O-RANに商機を求める日本勢 楽天グループが先行

 スペインのバルセロナで2月27日~3月2日、モバイル関連の世界見本市「MWC(モバイル・ワールド・コングレス)」が開かれた。MWCには、NTTドコモのような通信事業者、フィンランドのノキア、スウェーデンのエリクソンなどの通信機器ベンダー(供給業者)、さらに端末メーカーなど、幅広いモバイル関連企業が集う。

 各社はMWCの場で最新技術をアピールしたり、標準化の動向を議論したりする。モバイルに特化した展示会形式のイベントとしては、世界最大級の規模を誇る。今年のMWCで注目を集めたトピックの一つが「オープンRAN(O-RAN=Open Radio Access Network)」と呼ばれる技術。O-RANとは、携帯の基地局を構成するさまざまな装置の仕様を標準化し、オープンな組み合わせにしていくものだ。

 これまでの基地局は、ノキアならノキア1社の製品で統一して構成するのが一般的だったが、O-RANでは、複数のベンダーの組み合わせが可能になる。例えば、無線を発信するアンテナとその無線を制御する無線機は富士通、その先にあるデータを処理する機器には米インテルのチップを使い、ソフトウエアは米国のネットワークソフトウエア企業のマベニアが提供する──といった形だ。

 通信事業者側から見ると、自社に最適な機能を実現するための機器を部分ごとに選定できる。通信機器ベンダー1社に頼らなくてよくなるため、競争が働き、コストも抑えやすくなるのがメリットだ。一方で、これまで通信機器ベンダー頼みだった通信事業者は、自らが主導して機器を組み合わせ、運用するノウハウが乏しい。

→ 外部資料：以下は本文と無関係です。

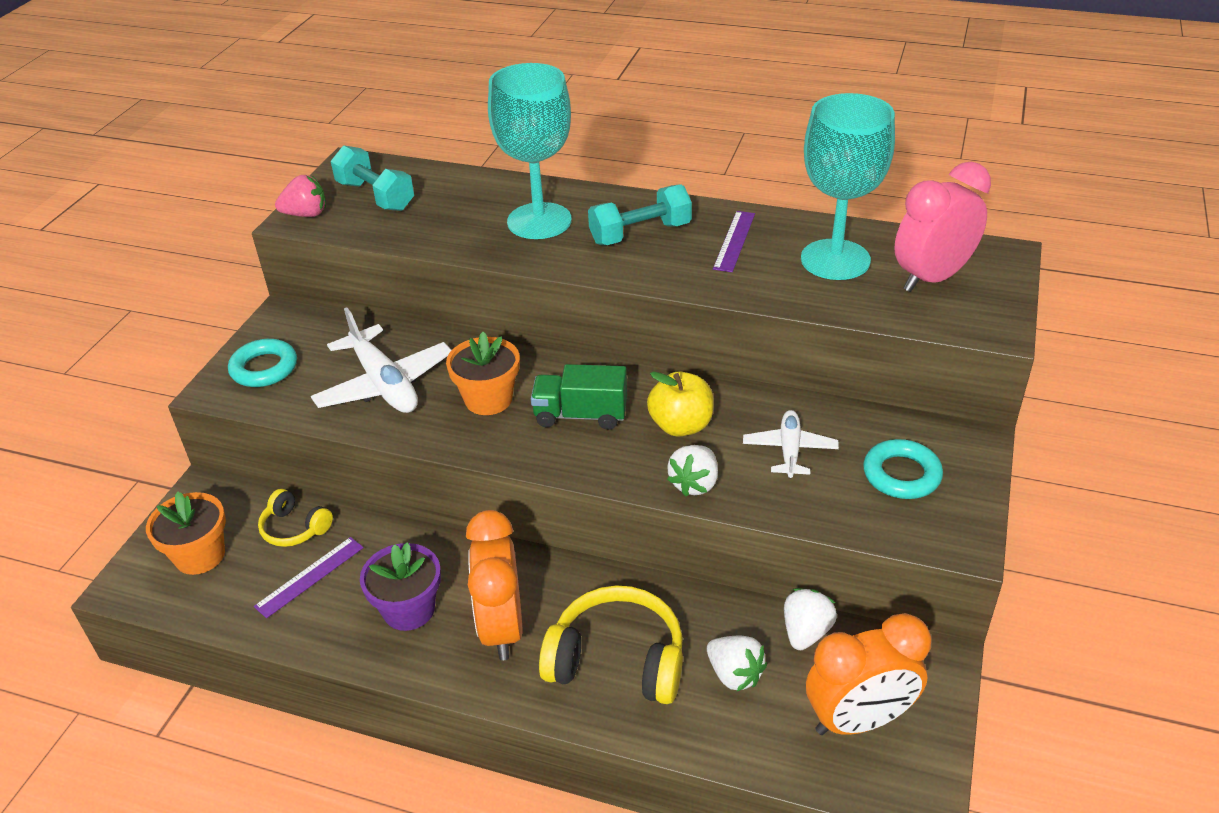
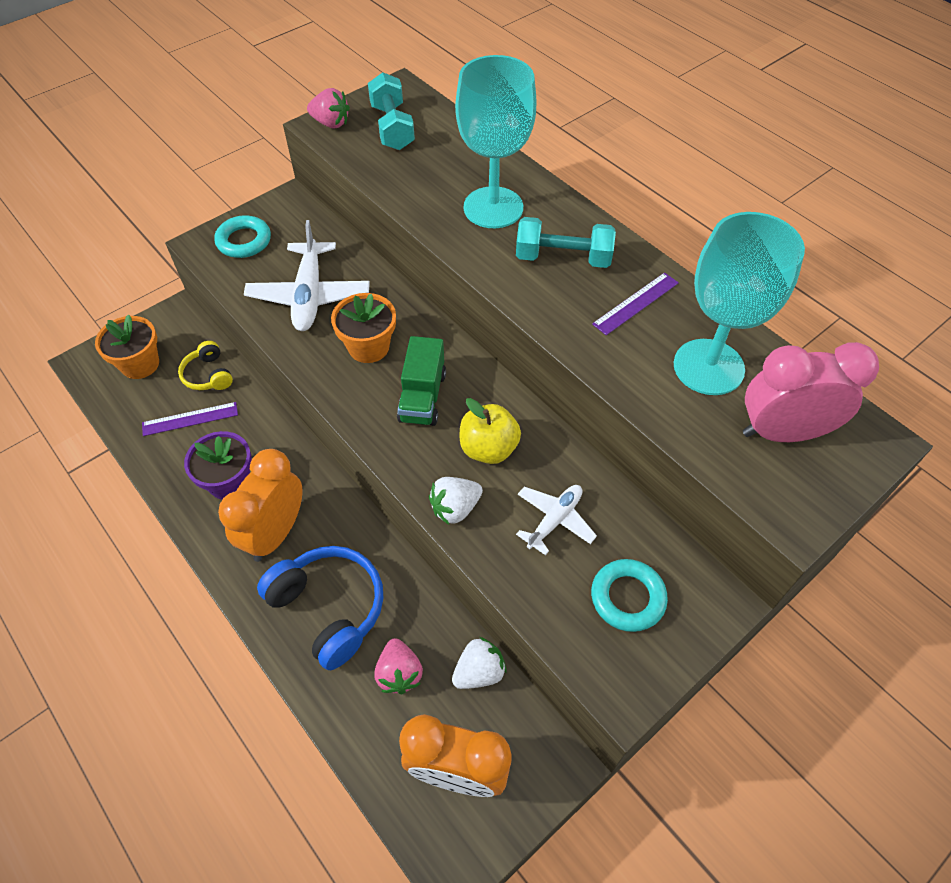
camera: 30 degrees right, 15 degrees up
(580, 415) = (422, 397): green truck -> green truck turned 120 degrees counterclockwise
(617, 660) = (329, 608): yellow headphones -> blue headphones
(734, 674) = (399, 673): white strawberry -> pink strawberry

 2022年にO-RANを外販する楽天シンフォニーを設立した楽天グループの三木谷浩史会長兼社長は「単純に動けばいいわけではなく、いろいろな機能を付けなければならないうえに、パフォーマンスの問題もある。動いたけれど消費電力が3倍では意味がない」と語る。

「年間100億円目指す」

 だが、日本勢はO-RANに商機を見いだそうとしている。MWCに合わせ、ドコモは今年2月、O-RANを推進する「OREX」というブランドを立ち上げた。O-RAN仕様に基づいた機器やソフトウエアを開発するベンダーの連合で、ドコモはまとめ役を担う。O-RANを使いたい海外の通信事業者をコンサルティングしていくのがこのブランドの狙いだ。

 ドコモは、海外の通信事業者5社をさまざまな形で支援している。例えば、韓国の通信事業者KTとは、22年1月に基本合意を締結し、O-RANの検証を行っている。米国の衛星放送サービスのDISHワイヤレスとは、ドコモが用意したO-RANの動作検証「シェアドオープンラボ」を活用することで合意した。こうした取り組みを通じ、ドコモはO-RAN事業で「早期に年間100億円の売り上げを目指す」(井伊基之NTTドコモ社長)としている。

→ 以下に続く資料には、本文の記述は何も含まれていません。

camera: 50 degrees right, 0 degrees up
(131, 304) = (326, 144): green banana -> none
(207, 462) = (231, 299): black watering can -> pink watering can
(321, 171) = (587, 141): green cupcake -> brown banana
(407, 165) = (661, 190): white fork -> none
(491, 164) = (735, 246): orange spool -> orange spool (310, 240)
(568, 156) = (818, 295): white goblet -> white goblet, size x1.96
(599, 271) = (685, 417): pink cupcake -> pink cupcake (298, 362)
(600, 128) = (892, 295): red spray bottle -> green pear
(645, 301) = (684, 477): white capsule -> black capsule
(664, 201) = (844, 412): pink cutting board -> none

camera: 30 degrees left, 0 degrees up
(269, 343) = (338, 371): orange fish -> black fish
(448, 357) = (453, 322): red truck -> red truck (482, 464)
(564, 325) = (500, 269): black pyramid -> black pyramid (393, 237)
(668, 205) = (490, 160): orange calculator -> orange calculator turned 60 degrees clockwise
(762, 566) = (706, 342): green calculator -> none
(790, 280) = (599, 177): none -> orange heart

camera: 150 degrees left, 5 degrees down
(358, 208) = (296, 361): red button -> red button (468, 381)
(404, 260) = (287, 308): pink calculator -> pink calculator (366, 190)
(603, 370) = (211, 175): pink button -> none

 ただ、この分野で先行しているのは、楽天モバイル傘下の楽天シンフォニーだ。同社はMWCの会場でイベントを開催。O-RANを使って基地局を仮想化したネットワークの優位性を紹介して、楽天モバイルでその性能を実証済みであることを強調した。

 楽天シンフォニーは、大型案件としてドイツの新興通信事業者1&1のネットワーク構築を支援しており、22年の売上高は640億円に達した。三木谷氏は「O-RANには未来がある。大きなテレコムカンパニーも一部は試してみたいという意向を示している」と言い、市場が拡大していることがうかがえる。

 ドコモや楽天は通信事業者の経験を生かしてネットワーク構築を支援する立場だが、日本の通信機器ベンダーもこの潮流に乗って、海外での存在感を示そうとしている。ノキアやエリクソンなど海外通信機器ベンダーのように、基地局設備のシェアが高くない分、O-RANには取り組みやすく、逆転を狙うチャンスがある。